Extension-side (user-initiated): popup per-session Stop now, the global red Stop all, or Chrome’s debugger-bar Cancel → extension detaches the debugger, fires session_ended (and global_stop for Stop all), and any subsequent action on that tab fails with session_not_found. Adding the target domain to the blocklist ends the session the same way plus domain_blocked errors for new attempts.
Backend-side (agent-run cancelled): the AI SDK passes an AbortSignal to each tool’s execute. The browser tool forwards it to bridge.request(action, signal) → BrowserBridgePool.request attaches an abort listener to its pending-request map. When the signal fires, the pool immediately resolves the pending promise with { error: { code: "internal_error", message: "aborted by caller" } }, clears the timeout, and detaches the listener. Any response that arrives late from the extension is logged and dropped as stray.

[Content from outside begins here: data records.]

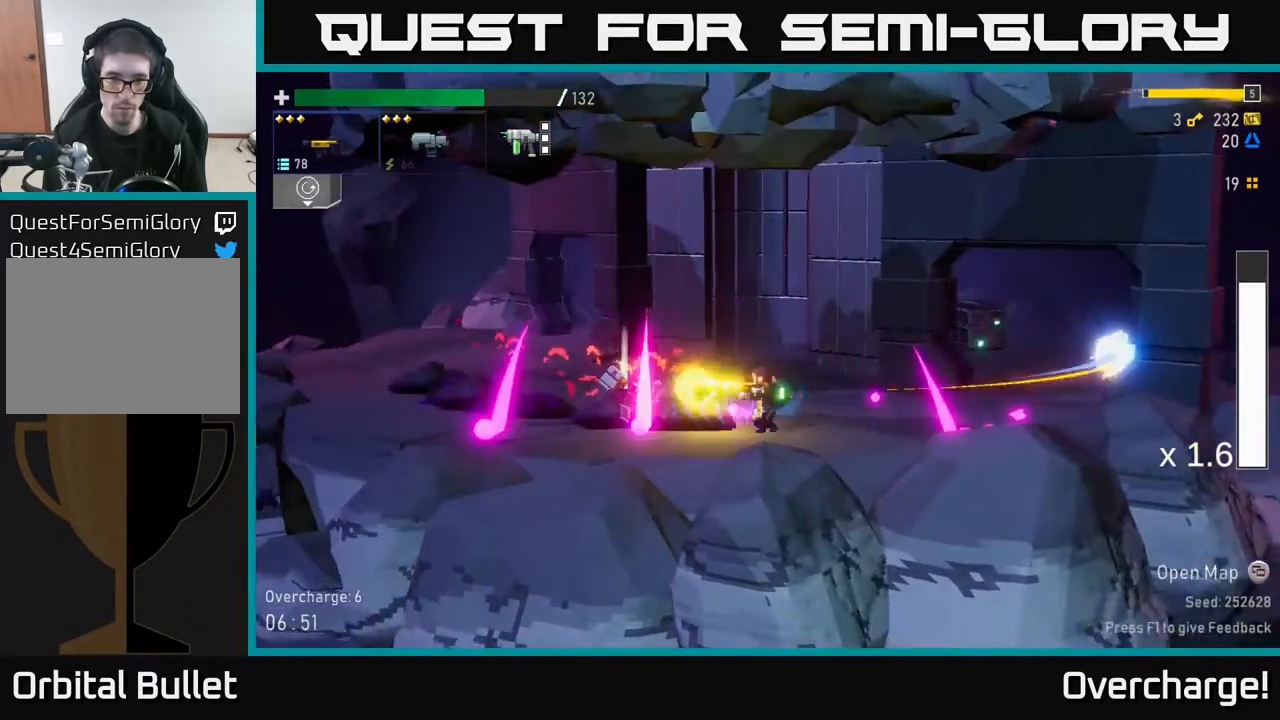
{"buttons": ["Y"], "left_stick": "left", "events": [[167, "Y", "down"], [250, "left_stick", "right"], [267, "Y", "up"], [500, "Y", "down"], [500, "left_stick", "left"]]}
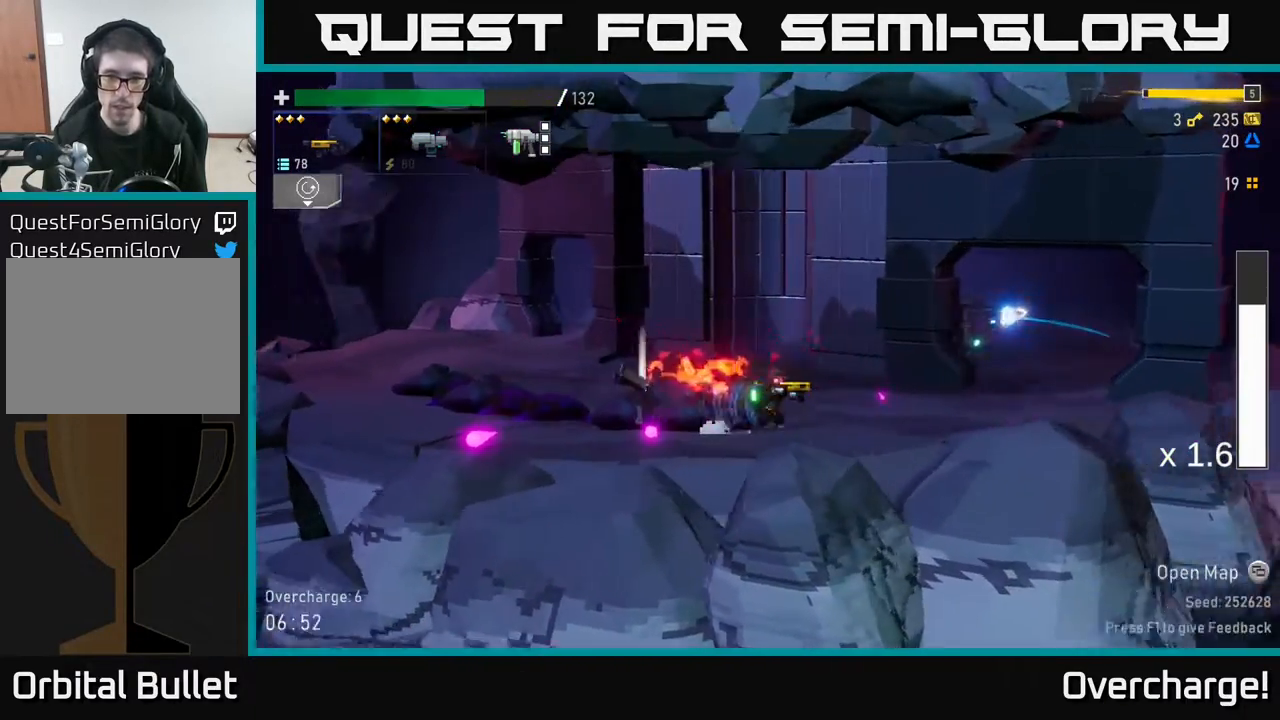
{"buttons": [], "left_stick": "right", "events": [[50, "Y", "up"], [200, "Y", "down"], [300, "Y", "up"], [350, "left_stick", "right"], [383, "Y", "down"], [450, "Y", "up"]]}
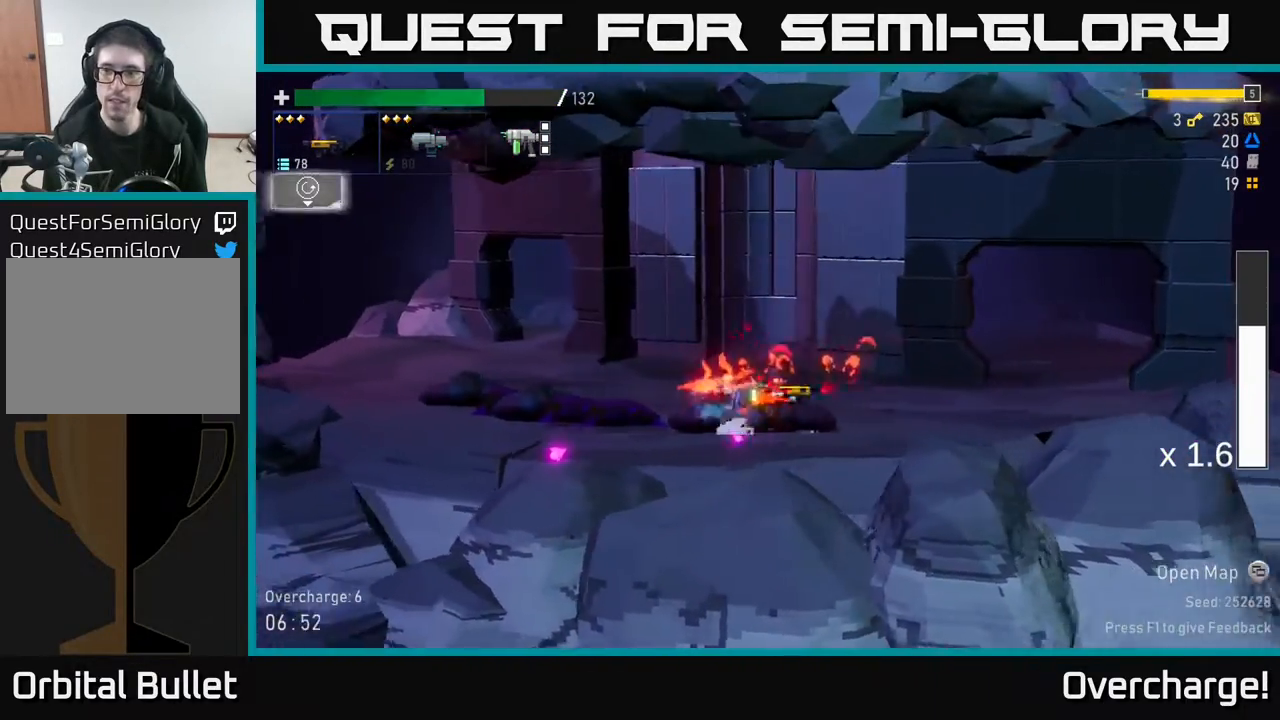
{"buttons": [], "left_stick": "right", "events": [[67, "A", "down"], [133, "X", "down"], [333, "A", "up"], [333, "X", "up"]]}
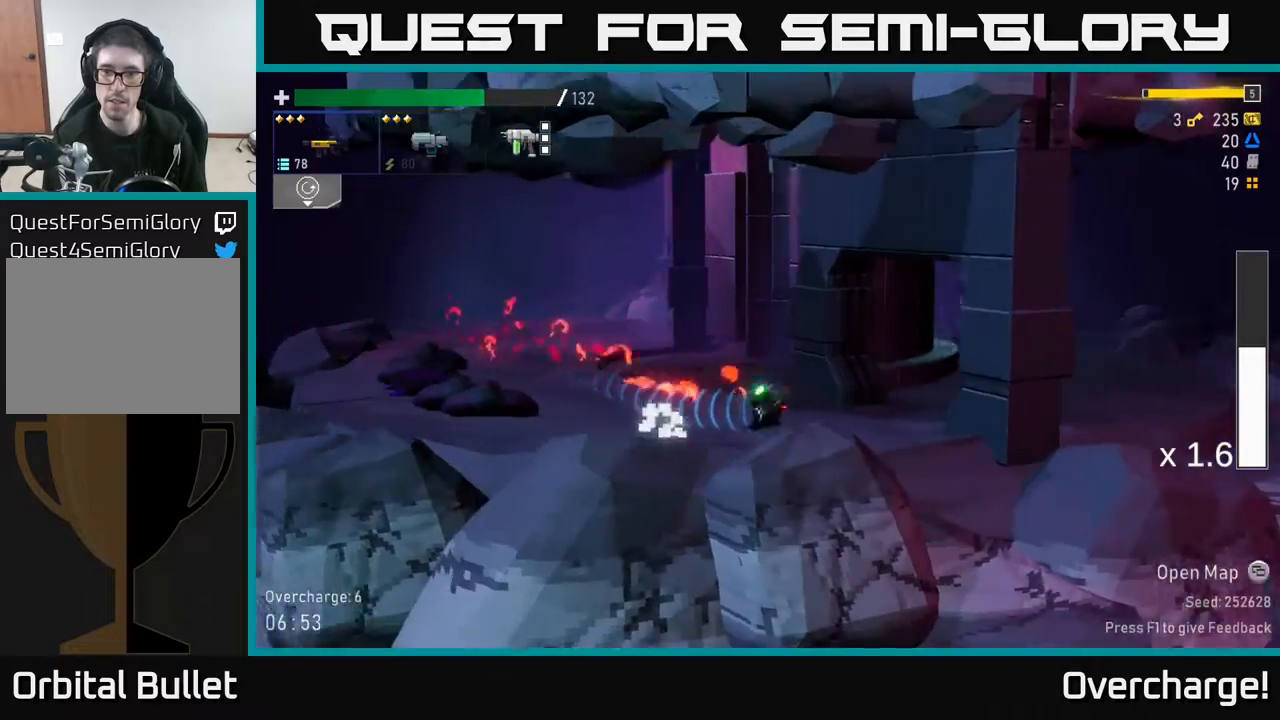
{"buttons": [], "left_stick": "right", "events": [[17, "A", "down"], [250, "X", "down"], [483, "X", "up"], [500, "A", "up"]]}
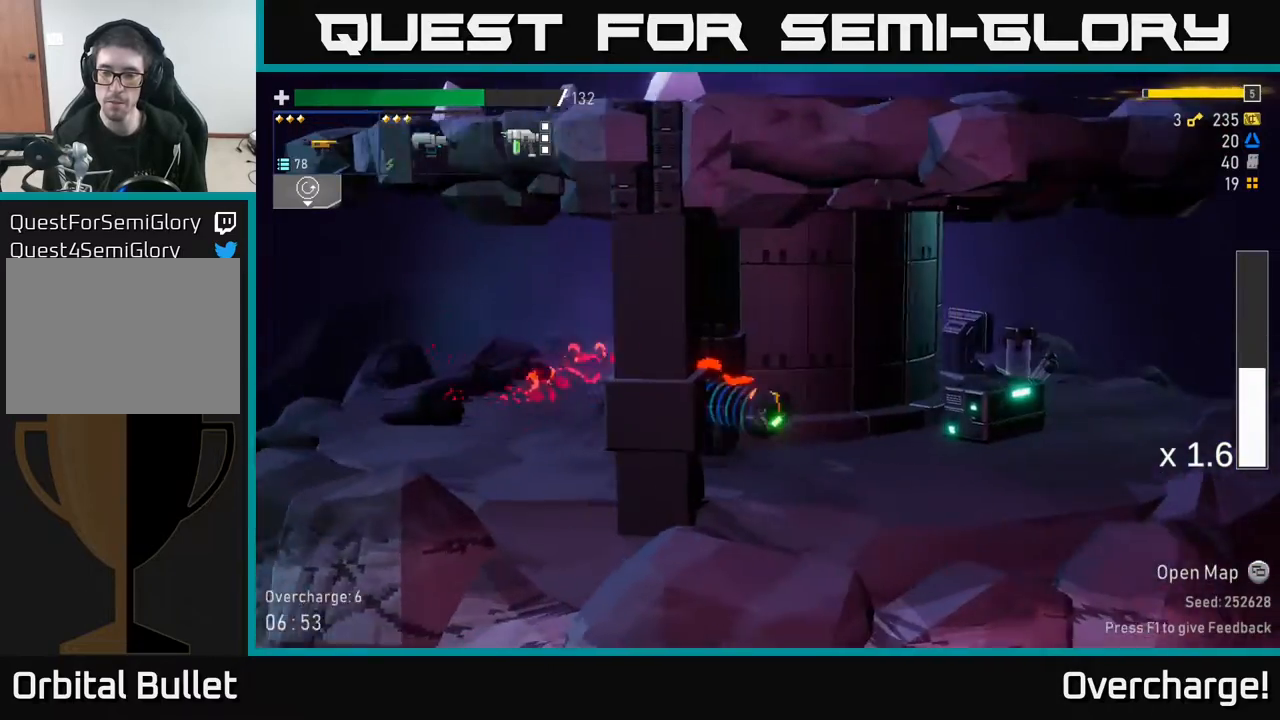
{"buttons": [], "left_stick": "right", "events": [[200, "A", "down"], [333, "A", "up"], [333, "X", "down"], [467, "X", "up"]]}
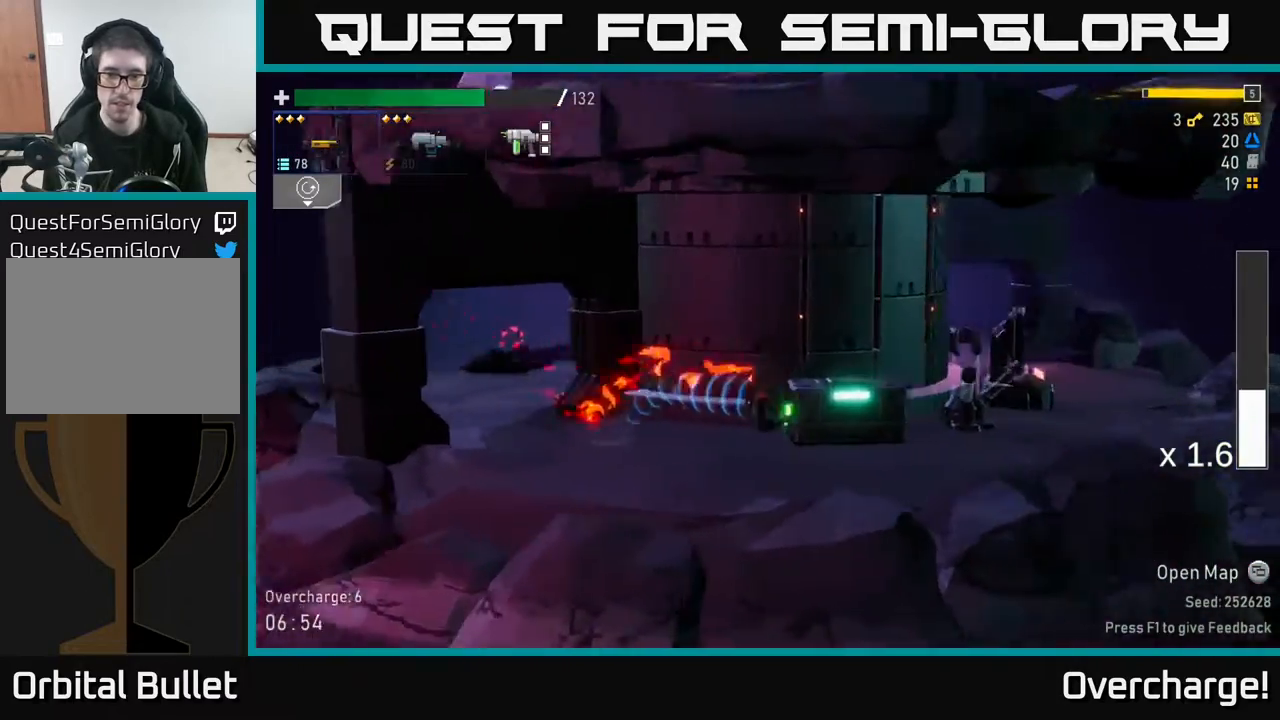
{"buttons": [], "left_stick": "center", "events": [[67, "X", "down"], [167, "X", "up"], [267, "left_stick", "left"], [400, "left_stick", "center"]]}
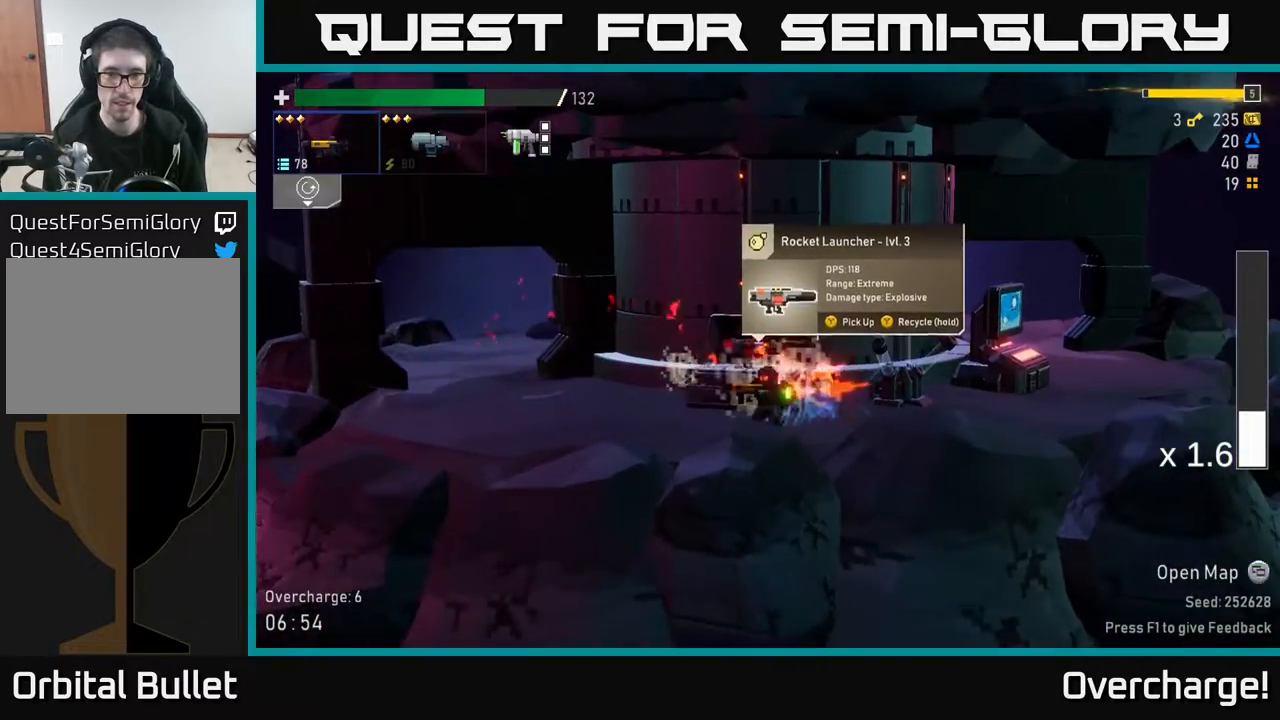
{"buttons": [], "left_stick": "left", "events": [[367, "left_stick", "right"], [467, "left_stick", "left"]]}
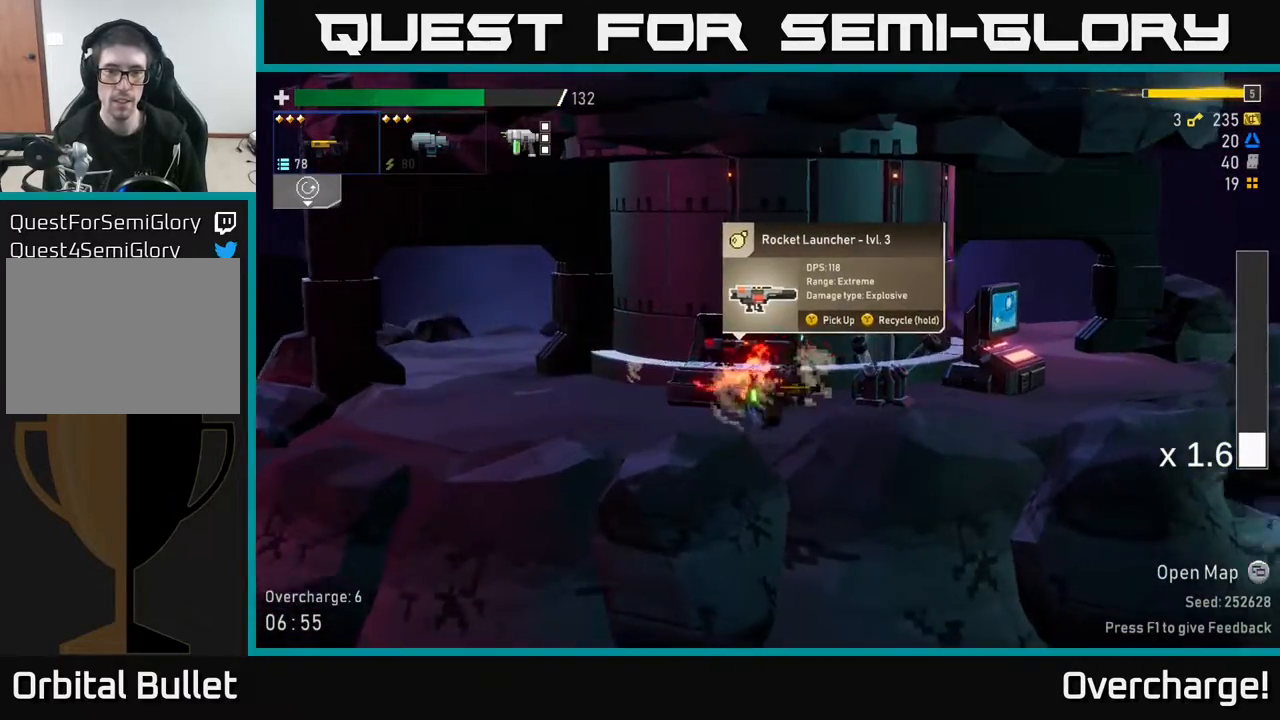
{"buttons": ["Y"], "left_stick": "center", "events": [[133, "left_stick", "center"], [150, "Y", "down"]]}
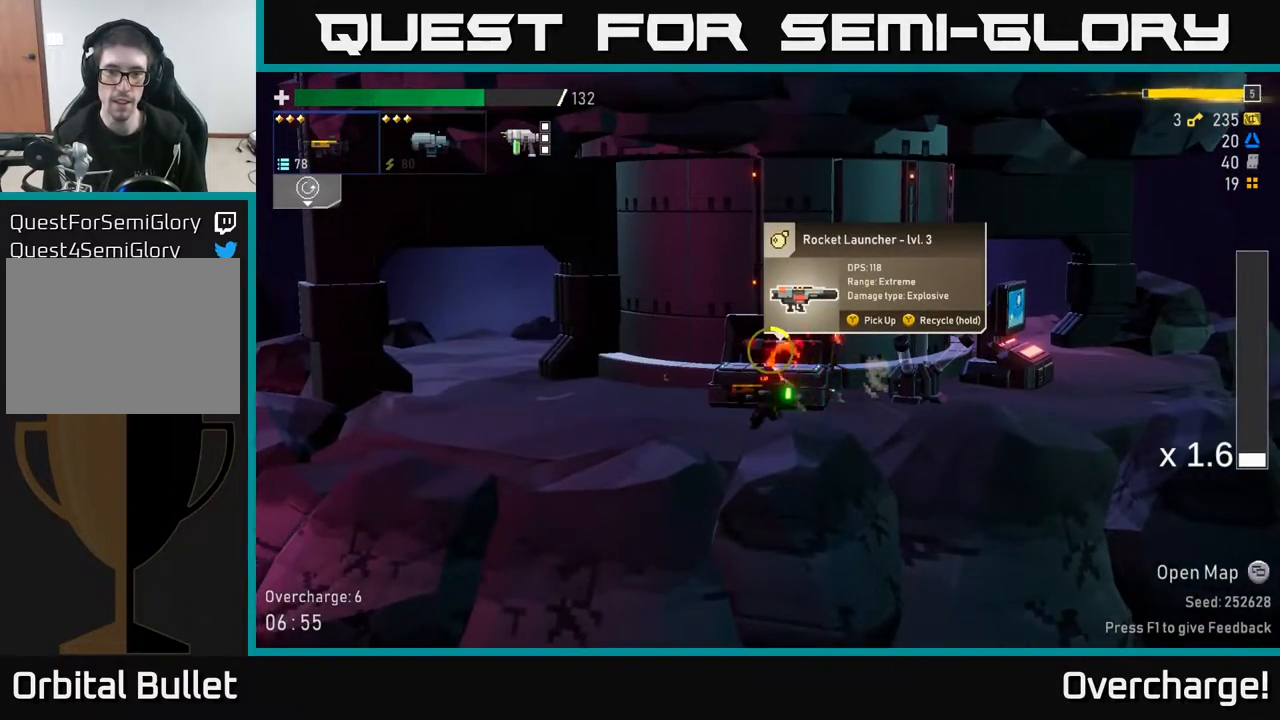
{"buttons": ["Y"], "left_stick": "center", "events": []}
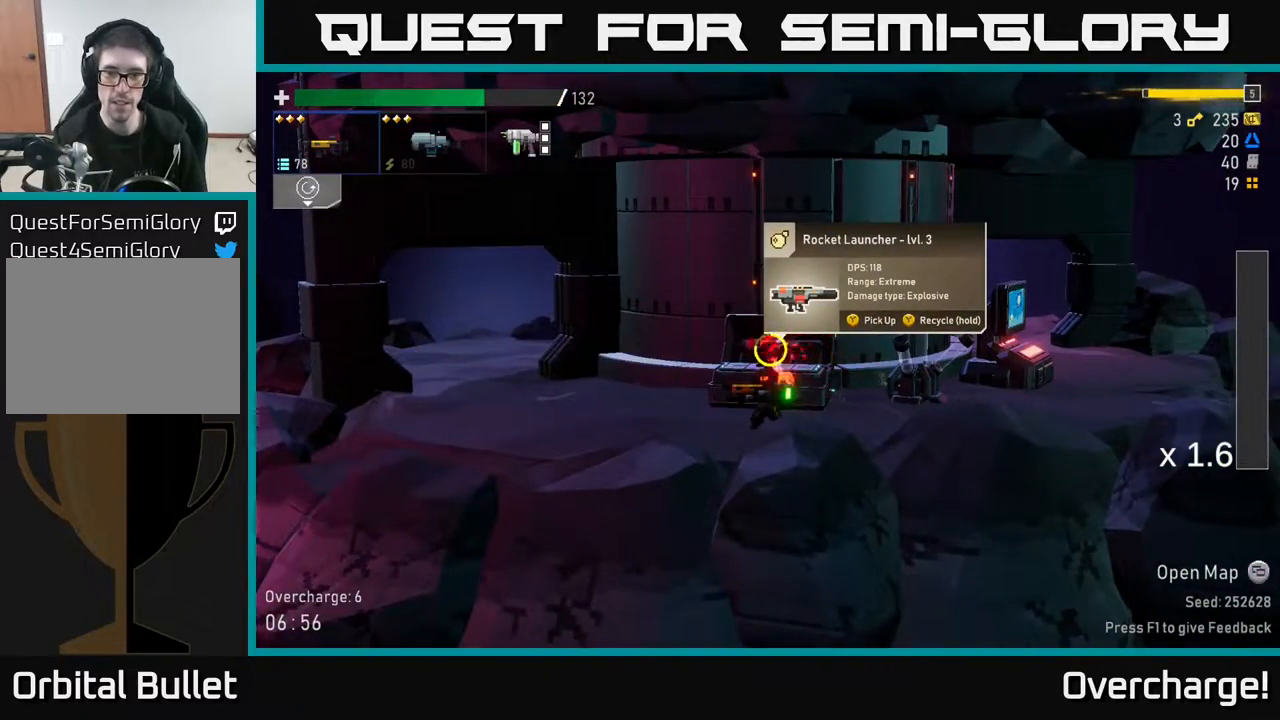
{"buttons": [], "left_stick": "right", "events": [[400, "left_stick", "right"], [500, "Y", "up"]]}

Both paths use the same error envelope, so the subagent’s error-handling contract applies uniformly — no new code path in the agent loop.

State Ownership

State	Owner	Storage
Pairing config	Extension	`chrome.storage.local` key `bridge_config`
Domain blocklist entries	Extension	`chrome.storage.local` key `blocklist`
Active sessions (keyed by tabId; multiple per domain allowed)	Extension	`chrome.storage.local` key `activeSessions`
BUA window id	Extension	`chrome.storage.local` key `buaWindowId`
Session audit log (≤ 1000 entries)	Extension	`chrome.storage.local` key `sessionHistory`
In-flight WS requests	Pool (backend, in-memory)	Map<userId, Map<requestId, Pending>>
Connection per user	Pool (backend, in-memory)	Map<userId, WSContext \| WebSocket>
CDP attachment set	`debugger-controller`	In-memory `Set<tabId>`
uid → backendNodeId cache (per tab)	`debugger-controller`	In-memory `Map<tabId, Map<uid, backendNodeId>>` — cleared on `Page.frameNavigated` or `navigate`
`evaluateInProgress` set (guards dialog auto-dismiss)	`debugger-controller`	In-memory `Set<tabId>`
`SessionEvent` subscribers	`session-manager` module-scope	In-memory `Set<listener>` (re-attached on SW wake)

The background service worker can be terminated by Chrome at any time. When it restarts, the bridge client re-connects and extension-side state is rehydrated from chrome.storage.local. Any agent request in flight at the moment of SW termination is rejected on the backend side with an internal_error — the agent learns of the failure and can choose to retry or stop.

Why this shape

One contract, two implementations — keeps the popup and options page honest about their dependency. Swapping the runtime for a mock in tests is a single factory call.
Pool in shared backend — @zapvol/server and @zapvol/desktop both get identical enforcement behavior. Fixing a timeout bug in one fixes it everywhere.
Scope check in the extension, not the backend — the extension is the only code that sees the live tab. It can enforce “this domain is not blocklisted AND this tab is still open” atomically before dispatching. The backend trusts the extension’s answer and surfaces errors to the agent.
One tool, action enum — mirrors Anthropic’s computer-use shape and keeps the prompt tractable (13 actions in a single JSON schema the LLM has to understand). Individual tools per action would explode the prompt.